What you need to do:
Reproduce the records word for word, from the first line through the line containing "Which category accounts for the majority?", including that line.

Records taken from a dataset:
::::::

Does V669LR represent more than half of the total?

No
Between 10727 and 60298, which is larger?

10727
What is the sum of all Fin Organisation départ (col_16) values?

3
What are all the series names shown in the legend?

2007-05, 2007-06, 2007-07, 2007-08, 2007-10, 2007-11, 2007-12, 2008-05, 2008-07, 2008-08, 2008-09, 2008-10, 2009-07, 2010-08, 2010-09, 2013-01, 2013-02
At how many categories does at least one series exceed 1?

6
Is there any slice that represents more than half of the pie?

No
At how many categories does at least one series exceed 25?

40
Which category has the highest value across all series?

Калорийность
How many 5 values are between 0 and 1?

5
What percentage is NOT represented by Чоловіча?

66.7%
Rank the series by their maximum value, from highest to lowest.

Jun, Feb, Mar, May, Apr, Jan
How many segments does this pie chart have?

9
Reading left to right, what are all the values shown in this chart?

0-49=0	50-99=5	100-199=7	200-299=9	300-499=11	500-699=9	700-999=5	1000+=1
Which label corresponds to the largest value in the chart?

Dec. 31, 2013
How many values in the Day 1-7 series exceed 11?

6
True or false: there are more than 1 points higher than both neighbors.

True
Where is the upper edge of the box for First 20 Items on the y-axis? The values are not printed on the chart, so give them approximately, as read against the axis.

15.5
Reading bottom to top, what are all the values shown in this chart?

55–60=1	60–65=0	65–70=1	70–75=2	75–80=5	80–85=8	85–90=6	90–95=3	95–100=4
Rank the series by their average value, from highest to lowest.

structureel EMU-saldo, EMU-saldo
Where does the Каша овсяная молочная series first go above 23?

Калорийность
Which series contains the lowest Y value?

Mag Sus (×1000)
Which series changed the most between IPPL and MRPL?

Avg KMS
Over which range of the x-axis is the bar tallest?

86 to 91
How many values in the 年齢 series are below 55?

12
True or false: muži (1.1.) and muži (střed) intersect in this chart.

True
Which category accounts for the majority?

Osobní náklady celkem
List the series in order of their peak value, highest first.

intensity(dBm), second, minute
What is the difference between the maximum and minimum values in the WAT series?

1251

::::::

Expected answer:
Does V669LR represent more than half of the total?

No
Between 10727 and 60298, which is larger?

10727
What is the sum of all Fin Organisation départ (col_16) values?

3
What are all the series names shown in the legend?

2007-05, 2007-06, 2007-07, 2007-08, 2007-10, 2007-11, 2007-12, 2008-05, 2008-07, 2008-08, 2008-09, 2008-10, 2009-07, 2010-08, 2010-09, 2013-01, 2013-02
At how many categories does at least one series exceed 1?

6
Is there any slice that represents more than half of the pie?

No
At how many categories does at least one series exceed 25?

40
Which category has the highest value across all series?

Калорийность
How many 5 values are between 0 and 1?

5
What percentage is NOT represented by Чоловіча?

66.7%
Rank the series by their maximum value, from highest to lowest.

Jun, Feb, Mar, May, Apr, Jan
How many segments does this pie chart have?

9
Reading left to right, what are all the values shown in this chart?

0-49=0	50-99=5	100-199=7	200-299=9	300-499=11	500-699=9	700-999=5	1000+=1
Which label corresponds to the largest value in the chart?

Dec. 31, 2013
How many values in the Day 1-7 series exceed 11?

6
True or false: there are more than 1 points higher than both neighbors.

True
Where is the upper edge of the box for First 20 Items on the y-axis? The values are not printed on the chart, so give them approximately, as read against the axis.

15.5
Reading bottom to top, what are all the values shown in this chart?

55–60=1	60–65=0	65–70=1	70–75=2	75–80=5	80–85=8	85–90=6	90–95=3	95–100=4
Rank the series by their average value, from highest to lowest.

structureel EMU-saldo, EMU-saldo
Where does the Каша овсяная молочная series first go above 23?

Калорийность
Which series contains the lowest Y value?

Mag Sus (×1000)
Which series changed the most between IPPL and MRPL?

Avg KMS
Over which range of the x-axis is the bar tallest?

86 to 91
How many values in the 年齢 series are below 55?

12
True or false: muži (1.1.) and muži (střed) intersect in this chart.

True
Which category accounts for the majority?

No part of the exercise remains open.